H0w t0 prove that periodic decimal numbers are rational? $a_1...a_k(b_1b_2..b_l)={m \over n}$

Given $a_1...a_k(b_1b_2..b_l)={m \over n}$ how can I prove that periodic decimal numbers are rational?

Where do I even begin?

Consider the decimal $r=0.b_1b_2\ldots b_nb_1b_2\ldots$, that is, a simple decimal of period $n$. Multiply $r$ by $10^n$:

$$10^n r = b_1b_2\ldots b_n.b_1b_2\ldots b_n \ldots$$

or

$$(10^n-1) r = b_1b_2\ldots b_n$$

Remember that $b_1b_2\ldots b_n$ is an integer, so that $r$ is a rational number after reduction to simplest form.

For a more general decimal $0.a_1a_2 \ldots a_m b_1b_2\ldots b_nb_1b_2 \ldots$, note that $0.a_1a_2 \ldots a_m$ is a rational number in and of itself, leaving the remainder as a rational number ($10^{-m}$) times the repeating decimal, so that the more general case also leaves a rational number.
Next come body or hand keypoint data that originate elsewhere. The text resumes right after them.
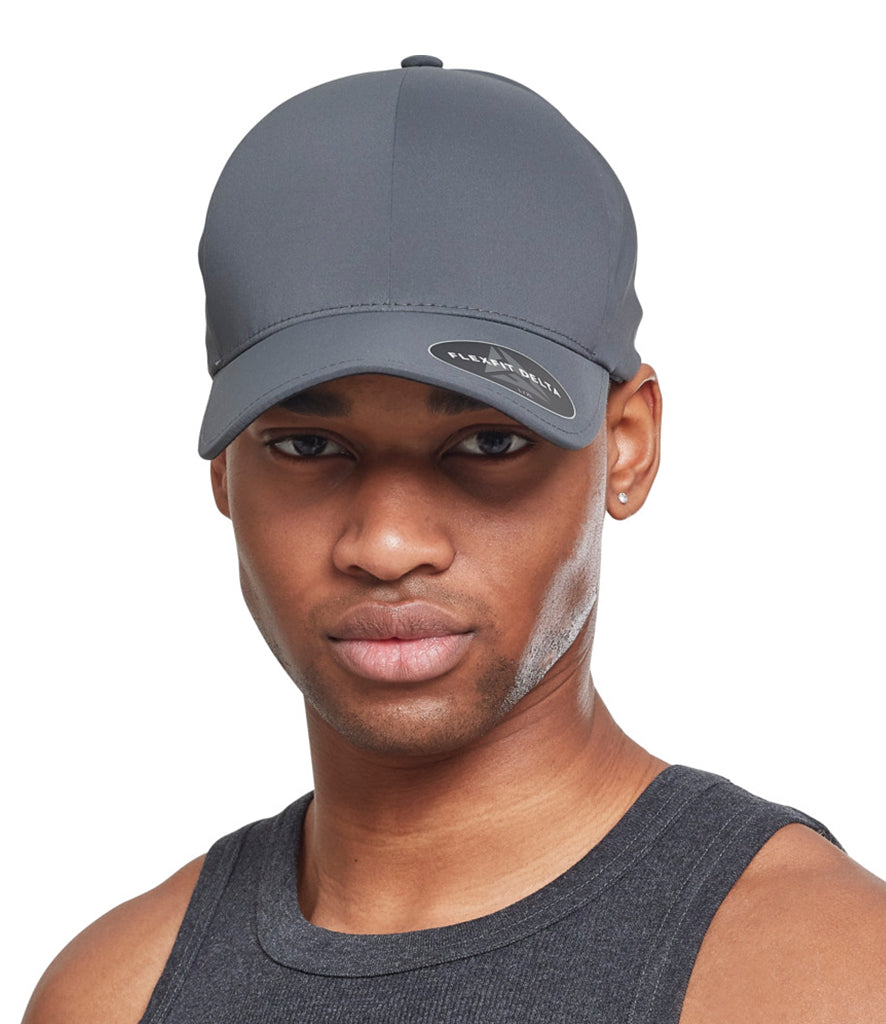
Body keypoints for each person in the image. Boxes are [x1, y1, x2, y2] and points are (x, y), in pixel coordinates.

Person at [23, 55, 886, 1024]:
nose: (388, 544)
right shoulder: (112, 994)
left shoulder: (823, 977)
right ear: (225, 468)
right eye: (307, 445)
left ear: (628, 446)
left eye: (488, 443)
I will just consider the case where $a = \frac{m}{n} \in \mathbb{Q}$ is between $0$ and $1$. This is a trick taught by my high school teacher:

Rather than simply prove simply existence, I will supply a constructive method.

Suppose we have $$a = .a_1a_2a_3\ldots a_na_1a_2$$so that the period is $n$. Then we may multiply to get $$10^n \cdot a = a_1a_2\ldots a_n.a_1\ldots$$

Then try subtracting these two to get $$10^n*a - a = a_1a_2 \ldots a_n.00000\ldots$$ And divide to get $$a = \frac{a_1\ldots a_n}{10^n-1}$$You may reduce this fraction (because it need not be in lowest terms), and voila, you are done!